**Objective:** Copy every one of the following rows word for word, without changing a single character.

**Material for this exercise:**
════
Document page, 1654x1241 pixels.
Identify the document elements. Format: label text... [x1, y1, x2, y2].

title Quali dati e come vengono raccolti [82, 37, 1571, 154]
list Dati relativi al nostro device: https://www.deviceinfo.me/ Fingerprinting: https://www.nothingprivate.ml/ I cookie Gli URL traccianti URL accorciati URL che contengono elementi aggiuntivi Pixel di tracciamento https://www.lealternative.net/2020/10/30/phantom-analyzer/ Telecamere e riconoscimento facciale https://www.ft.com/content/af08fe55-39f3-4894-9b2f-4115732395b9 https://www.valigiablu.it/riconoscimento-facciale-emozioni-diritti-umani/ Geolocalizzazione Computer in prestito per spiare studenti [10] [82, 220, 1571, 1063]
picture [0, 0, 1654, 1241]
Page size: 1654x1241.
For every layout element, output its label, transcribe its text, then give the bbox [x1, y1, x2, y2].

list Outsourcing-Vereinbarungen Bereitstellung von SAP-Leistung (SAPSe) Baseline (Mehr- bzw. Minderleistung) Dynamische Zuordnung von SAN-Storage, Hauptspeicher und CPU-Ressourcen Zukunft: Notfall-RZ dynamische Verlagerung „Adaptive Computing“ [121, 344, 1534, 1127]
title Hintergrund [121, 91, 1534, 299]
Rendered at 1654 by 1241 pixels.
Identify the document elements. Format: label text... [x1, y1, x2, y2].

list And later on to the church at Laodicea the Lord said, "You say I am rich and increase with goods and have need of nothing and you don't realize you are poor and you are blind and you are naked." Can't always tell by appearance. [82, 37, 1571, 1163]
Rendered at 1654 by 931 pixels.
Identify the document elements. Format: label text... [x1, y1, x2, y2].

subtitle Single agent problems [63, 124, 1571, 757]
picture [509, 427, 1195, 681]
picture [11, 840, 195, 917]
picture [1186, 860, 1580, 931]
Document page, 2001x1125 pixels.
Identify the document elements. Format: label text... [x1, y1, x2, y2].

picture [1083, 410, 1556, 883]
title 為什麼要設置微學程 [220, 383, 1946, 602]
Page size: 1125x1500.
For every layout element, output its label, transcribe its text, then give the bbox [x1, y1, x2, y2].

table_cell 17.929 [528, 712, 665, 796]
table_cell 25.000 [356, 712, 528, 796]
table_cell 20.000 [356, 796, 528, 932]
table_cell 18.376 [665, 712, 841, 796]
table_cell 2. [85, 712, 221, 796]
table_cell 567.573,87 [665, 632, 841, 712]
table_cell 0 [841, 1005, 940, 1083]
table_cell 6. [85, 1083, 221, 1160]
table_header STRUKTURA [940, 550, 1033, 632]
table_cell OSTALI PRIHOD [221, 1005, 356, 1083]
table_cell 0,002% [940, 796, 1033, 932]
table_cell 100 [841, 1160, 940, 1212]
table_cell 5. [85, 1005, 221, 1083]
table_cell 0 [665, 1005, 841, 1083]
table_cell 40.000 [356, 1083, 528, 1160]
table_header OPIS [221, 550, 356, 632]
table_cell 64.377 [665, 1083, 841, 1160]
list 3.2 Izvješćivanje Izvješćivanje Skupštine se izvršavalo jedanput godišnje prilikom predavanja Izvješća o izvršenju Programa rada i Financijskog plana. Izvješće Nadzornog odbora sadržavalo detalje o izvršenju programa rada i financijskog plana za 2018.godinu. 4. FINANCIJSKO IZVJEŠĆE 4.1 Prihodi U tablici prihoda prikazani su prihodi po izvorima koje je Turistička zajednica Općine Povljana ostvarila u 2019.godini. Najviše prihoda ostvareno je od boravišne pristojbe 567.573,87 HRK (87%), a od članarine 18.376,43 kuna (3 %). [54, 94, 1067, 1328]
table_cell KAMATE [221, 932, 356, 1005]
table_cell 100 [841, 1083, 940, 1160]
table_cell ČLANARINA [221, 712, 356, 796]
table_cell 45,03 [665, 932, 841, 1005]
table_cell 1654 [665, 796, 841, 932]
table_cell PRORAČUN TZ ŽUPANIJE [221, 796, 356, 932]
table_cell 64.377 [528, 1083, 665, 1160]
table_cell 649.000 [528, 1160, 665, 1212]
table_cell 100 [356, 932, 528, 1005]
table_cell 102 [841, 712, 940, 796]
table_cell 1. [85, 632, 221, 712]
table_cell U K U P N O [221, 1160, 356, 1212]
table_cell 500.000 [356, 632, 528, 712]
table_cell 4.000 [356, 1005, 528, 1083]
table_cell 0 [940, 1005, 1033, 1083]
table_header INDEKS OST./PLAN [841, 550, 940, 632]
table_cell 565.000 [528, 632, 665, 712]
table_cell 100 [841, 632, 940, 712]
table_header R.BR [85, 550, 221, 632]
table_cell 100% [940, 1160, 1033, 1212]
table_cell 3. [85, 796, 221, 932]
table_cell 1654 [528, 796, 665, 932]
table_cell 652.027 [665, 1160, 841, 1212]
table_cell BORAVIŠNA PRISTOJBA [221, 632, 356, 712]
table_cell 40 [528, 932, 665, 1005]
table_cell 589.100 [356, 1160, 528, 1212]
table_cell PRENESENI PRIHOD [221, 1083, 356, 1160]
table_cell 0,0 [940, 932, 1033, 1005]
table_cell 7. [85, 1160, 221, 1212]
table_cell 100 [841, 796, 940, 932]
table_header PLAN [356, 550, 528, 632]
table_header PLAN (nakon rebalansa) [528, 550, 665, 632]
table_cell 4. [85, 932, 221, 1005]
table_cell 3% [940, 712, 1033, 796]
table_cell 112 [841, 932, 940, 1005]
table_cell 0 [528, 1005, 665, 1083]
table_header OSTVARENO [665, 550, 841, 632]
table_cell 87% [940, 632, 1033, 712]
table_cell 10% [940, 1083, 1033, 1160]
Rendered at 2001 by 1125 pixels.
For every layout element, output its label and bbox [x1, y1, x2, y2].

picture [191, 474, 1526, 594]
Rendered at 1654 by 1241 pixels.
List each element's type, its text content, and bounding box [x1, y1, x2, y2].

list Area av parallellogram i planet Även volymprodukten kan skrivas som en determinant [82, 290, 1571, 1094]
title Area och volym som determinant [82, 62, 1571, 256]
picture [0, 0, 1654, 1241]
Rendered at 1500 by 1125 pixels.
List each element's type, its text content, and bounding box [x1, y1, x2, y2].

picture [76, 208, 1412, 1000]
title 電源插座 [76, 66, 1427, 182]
════
**Correct answer:**
Document page, 1654x1241 pixels.
Identify the document elements. Format: label text... [x1, y1, x2, y2].

title Quali dati e come vengono raccolti [82, 37, 1571, 154]
list Dati relativi al nostro device: https://www.deviceinfo.me/ Fingerprinting: https://www.nothingprivate.ml/ I cookie Gli URL traccianti URL accorciati URL che contengono elementi aggiuntivi Pixel di tracciamento https://www.lealternative.net/2020/10/30/phantom-analyzer/ Telecamere e riconoscimento facciale https://www.ft.com/content/af08fe55-39f3-4894-9b2f-4115732395b9 https://www.valigiablu.it/riconoscimento-facciale-emozioni-diritti-umani/ Geolocalizzazione Computer in prestito per spiare studenti [10] [82, 220, 1571, 1063]
picture [0, 0, 1654, 1241]
Page size: 1654x1241.
For every layout element, output its label, transcribe its text, then give the bbox [x1, y1, x2, y2].

list Outsourcing-Vereinbarungen Bereitstellung von SAP-Leistung (SAPSe) Baseline (Mehr- bzw. Minderleistung) Dynamische Zuordnung von SAN-Storage, Hauptspeicher und CPU-Ressourcen Zukunft: Notfall-RZ dynamische Verlagerung „Adaptive Computing“ [121, 344, 1534, 1127]
title Hintergrund [121, 91, 1534, 299]
Rendered at 1654 by 1241 pixels.
Identify the document elements. Format: label text... [x1, y1, x2, y2].

list And later on to the church at Laodicea the Lord said, "You say I am rich and increase with goods and have need of nothing and you don't realize you are poor and you are blind and you are naked." Can't always tell by appearance. [82, 37, 1571, 1163]
Rendered at 1654 by 931 pixels.
Identify the document elements. Format: label text... [x1, y1, x2, y2].

subtitle Single agent problems [63, 124, 1571, 757]
picture [509, 427, 1195, 681]
picture [11, 840, 195, 917]
picture [1186, 860, 1580, 931]
Document page, 2001x1125 pixels.
Identify the document elements. Format: label text... [x1, y1, x2, y2].

picture [1083, 410, 1556, 883]
title 為什麼要設置微學程 [220, 383, 1946, 602]
Page size: 1125x1500.
For every layout element, output its label, transcribe its text, then give the bbox [x1, y1, x2, y2].

table_cell 17.929 [528, 712, 665, 796]
table_cell 25.000 [356, 712, 528, 796]
table_cell 20.000 [356, 796, 528, 932]
table_cell 18.376 [665, 712, 841, 796]
table_cell 2. [85, 712, 221, 796]
table_cell 567.573,87 [665, 632, 841, 712]
table_cell 0 [841, 1005, 940, 1083]
table_cell 6. [85, 1083, 221, 1160]
table_header STRUKTURA [940, 550, 1033, 632]
table_cell OSTALI PRIHOD [221, 1005, 356, 1083]
table_cell 0,002% [940, 796, 1033, 932]
table_cell 100 [841, 1160, 940, 1212]
table_cell 5. [85, 1005, 221, 1083]
table_cell 0 [665, 1005, 841, 1083]
table_cell 40.000 [356, 1083, 528, 1160]
table_header OPIS [221, 550, 356, 632]
table_cell 64.377 [665, 1083, 841, 1160]
list 3.2 Izvješćivanje Izvješćivanje Skupštine se izvršavalo jedanput godišnje prilikom predavanja Izvješća o izvršenju Programa rada i Financijskog plana. Izvješće Nadzornog odbora sadržavalo detalje o izvršenju programa rada i financijskog plana za 2018.godinu. 4. FINANCIJSKO IZVJEŠĆE 4.1 Prihodi U tablici prihoda prikazani su prihodi po izvorima koje je Turistička zajednica Općine Povljana ostvarila u 2019.godini. Najviše prihoda ostvareno je od boravišne pristojbe 567.573,87 HRK (87%), a od članarine 18.376,43 kuna (3 %). [54, 94, 1067, 1328]
table_cell KAMATE [221, 932, 356, 1005]
table_cell 100 [841, 1083, 940, 1160]
table_cell ČLANARINA [221, 712, 356, 796]
table_cell 45,03 [665, 932, 841, 1005]
table_cell 1654 [665, 796, 841, 932]
table_cell PRORAČUN TZ ŽUPANIJE [221, 796, 356, 932]
table_cell 64.377 [528, 1083, 665, 1160]
table_cell 649.000 [528, 1160, 665, 1212]
table_cell 100 [356, 932, 528, 1005]
table_cell 102 [841, 712, 940, 796]
table_cell 1. [85, 632, 221, 712]
table_cell U K U P N O [221, 1160, 356, 1212]
table_cell 500.000 [356, 632, 528, 712]
table_cell 4.000 [356, 1005, 528, 1083]
table_cell 0 [940, 1005, 1033, 1083]
table_header INDEKS OST./PLAN [841, 550, 940, 632]
table_cell 565.000 [528, 632, 665, 712]
table_cell 100 [841, 632, 940, 712]
table_header R.BR [85, 550, 221, 632]
table_cell 100% [940, 1160, 1033, 1212]
table_cell 3. [85, 796, 221, 932]
table_cell 1654 [528, 796, 665, 932]
table_cell 652.027 [665, 1160, 841, 1212]
table_cell BORAVIŠNA PRISTOJBA [221, 632, 356, 712]
table_cell 40 [528, 932, 665, 1005]
table_cell 589.100 [356, 1160, 528, 1212]
table_cell PRENESENI PRIHOD [221, 1083, 356, 1160]
table_cell 0,0 [940, 932, 1033, 1005]
table_cell 7. [85, 1160, 221, 1212]
table_cell 100 [841, 796, 940, 932]
table_header PLAN [356, 550, 528, 632]
table_header PLAN (nakon rebalansa) [528, 550, 665, 632]
table_cell 4. [85, 932, 221, 1005]
table_cell 3% [940, 712, 1033, 796]
table_cell 112 [841, 932, 940, 1005]
table_cell 0 [528, 1005, 665, 1083]
table_header OSTVARENO [665, 550, 841, 632]
table_cell 87% [940, 632, 1033, 712]
table_cell 10% [940, 1083, 1033, 1160]
Rendered at 2001 by 1125 pixels.
For every layout element, output its label and bbox [x1, y1, x2, y2].

picture [191, 474, 1526, 594]
Rendered at 1654 by 1241 pixels.
List each element's type, its text content, and bounding box [x1, y1, x2, y2].

list Area av parallellogram i planet Även volymprodukten kan skrivas som en determinant [82, 290, 1571, 1094]
title Area och volym som determinant [82, 62, 1571, 256]
picture [0, 0, 1654, 1241]
Rendered at 1500 by 1125 pixels.
List each element's type, its text content, and bounding box [x1, y1, x2, y2].

picture [76, 208, 1412, 1000]
title 電源插座 [76, 66, 1427, 182]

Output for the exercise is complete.